Talk:Nationalism and gender
This article has not yet been rated on Wikipedia's content assessment scale. It is of interest to the following WikiProjects: | |
Wiki Education Foundation-supported course assignment
editThis article was the subject of a Wiki Education Foundation-supported course assignment, between 8 January 2019 and 30 May 2019. Further details are available on the course page. Student editor(s): Slothstuff. Peer reviewers: Eumenade, Pedrososof.
Above undated message substituted from Template:Dashboard.wikiedu.org assignment by PrimeBOT (talk) 01:28, 18 January 2022 (UTC)
Peer review
editBy User:Carwil
editThis is a comprehensive, well-referenced and well-organized description of the topic that would benefit most of all from occasional fully elaborated examples. You don't need examples for every point but it's helpful to have this level of specificity, for example. (I've borrowed this text from Nationalism and you too may do so as long as you state that's what you are doing in the edit summary.)
- The gendering of nationalism through socially constructed notions of masculinity and femininity not only shapes what masculine and feminine participation in the building of that nation will look like, but also how the nation will be imagined by nationalists.[1] A nation having its own identity is viewed as necessary, and often inevitable, and these identities are gendered.[2] The physical land itself is often gendered as female (i.e. "Motherland"), with a body in constant danger of violation by foreign males, while national pride and protectiveness of "her" borders is gendered as masculine.[3]

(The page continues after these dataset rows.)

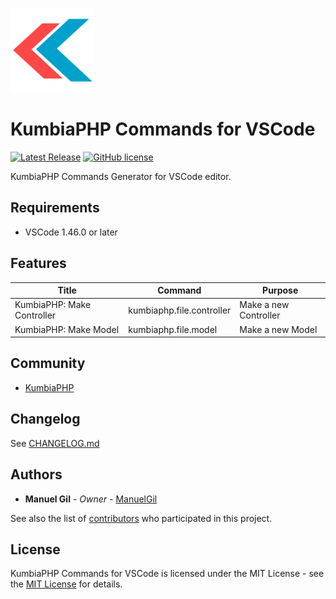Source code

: ![icon](https://raw.githubusercontent.com/ManuelGil/vscode-kumbiaphp-commands/main/kumbiaphp.png)

# KumbiaPHP Commands for VSCode

[![Latest Release](https://img.shields.io/visual-studio-marketplace/v/imgildev.vscode-kumbiaphp-commands?style=flat&label=VS%20Marketplace&logo=visual-studio-code)](https://marketplace.visualstudio.com/items?itemName=imgildev.vscode-kumbiaphp-commands)
[![GitHub license](https://img.shields.io/github/license/ManuelGil/vscode-kumbiaphp-commands)]()

KumbiaPHP Commands Generator for VSCode editor.

## Requirements

- VSCode 1.46.0 or later
## Features

| Title | Command | Purpose |
| --- | --- | --- |
| KumbiaPHP: Make Controller | kumbiaphp.file.controller | Make a new Controller |
| KumbiaPHP: Make Model | kumbiaphp.file.model | Make a new Model |

## Community

- [KumbiaPHP](https://slack.kumbiaphp.com/)

## Changelog

See [CHANGELOG.md](./CHANGELOG.md)

## Authors

- **Manuel Gil** - _Owner_ - [ManuelGil](https://github.com/ManuelGil)

See also the list of [contributors](https://github.com/ManuelGil/vscode-kumbiaphp-commands/contributors) who participated in this project.

## License

KumbiaPHP Commands for VSCode is licensed under the MIT License - see the [MIT License](https://opensource.org/licenses/MIT) for details.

Alternatively, you might take a particular national example by, for example, summarizing Anne McClintock's description of gender and nationalism in multiple projects in South Africa. Again, just a couple such examples plus a few illustration would dramatically improve the felt solidity of what is otherwise a strong encyclopedia article.--Carwil (talk) 19:35, 15 April 2019 (UTC)
Miguel Some suggestions:
- Could you add some imaginings about Nationalism and gender?
- If one has the individual sovereignty to choose ones own (best) Gender , why not their own (best) Nationalism?
- How does choosing one gender sovereignty and ones identity sovereignty (nationalism) engage HUMAN RIGHTS norms (UDHR 1948) art.15 ( right to change/choose a nationalism) art.18 (belief) Art. 20 (association)
- The First Nations of North America have long sought their own PASSPORTS, sovereign Self-Governance, or economic/currency/banking sovereignty, but have been oppressed by other dominating "nationalisms" - Same can be said for the Amish, and Jewish People, and so on.
- Do you know how it was (scholar9 to began to talk about this topic?
- Could you explain why it is important this topic?
- Could you refer if this topic is a subfield of ethnohistory- anthropology or sociology or nationalism studies?
- I think your article is a good start of this particle topic.
- Could you write a small paraghrap whith regards to chronological events of this topic.
Thanks! I added some additional examples, filled in some gaps, and added a couple images. I did not address the chronological issue because this article is intended to describe the phenomena of gender and nationalism, rather than the development of scholarship on this topic. I have made notations about the interdisciplinarity of this field of study, as it is not associated with one particular home discipline. Slothstuff (talk) 17:17, 20 April 2019 (UTC)
References
- ^ Banerjee, Sikata (2003). "Gender and nationalism: the masculinization of hinduism and female political participation in india". Women's Studies International Forum. 26 (2): 167–79. doi:10.1016/s0277-5395(03)00019-0.
- ^ Mackay, Eva (2000). "Death by Landscape: Race, Nature and Gender in the Canadian Nationalist Mythology". Canadian Woman Studies. 20: 125–30 – via Journals.Yorku.
- ^ Peterson, Spike V. (1998). "Gendered nationalism: Reproducing "Us" versus "Them"". In Turpin, Jennifer; Lorentzen, Lois Ann (eds.). The Woman and War Reader. New York: New York University Press. pp. 41–49. ISBN 978-0-8147-5145-9.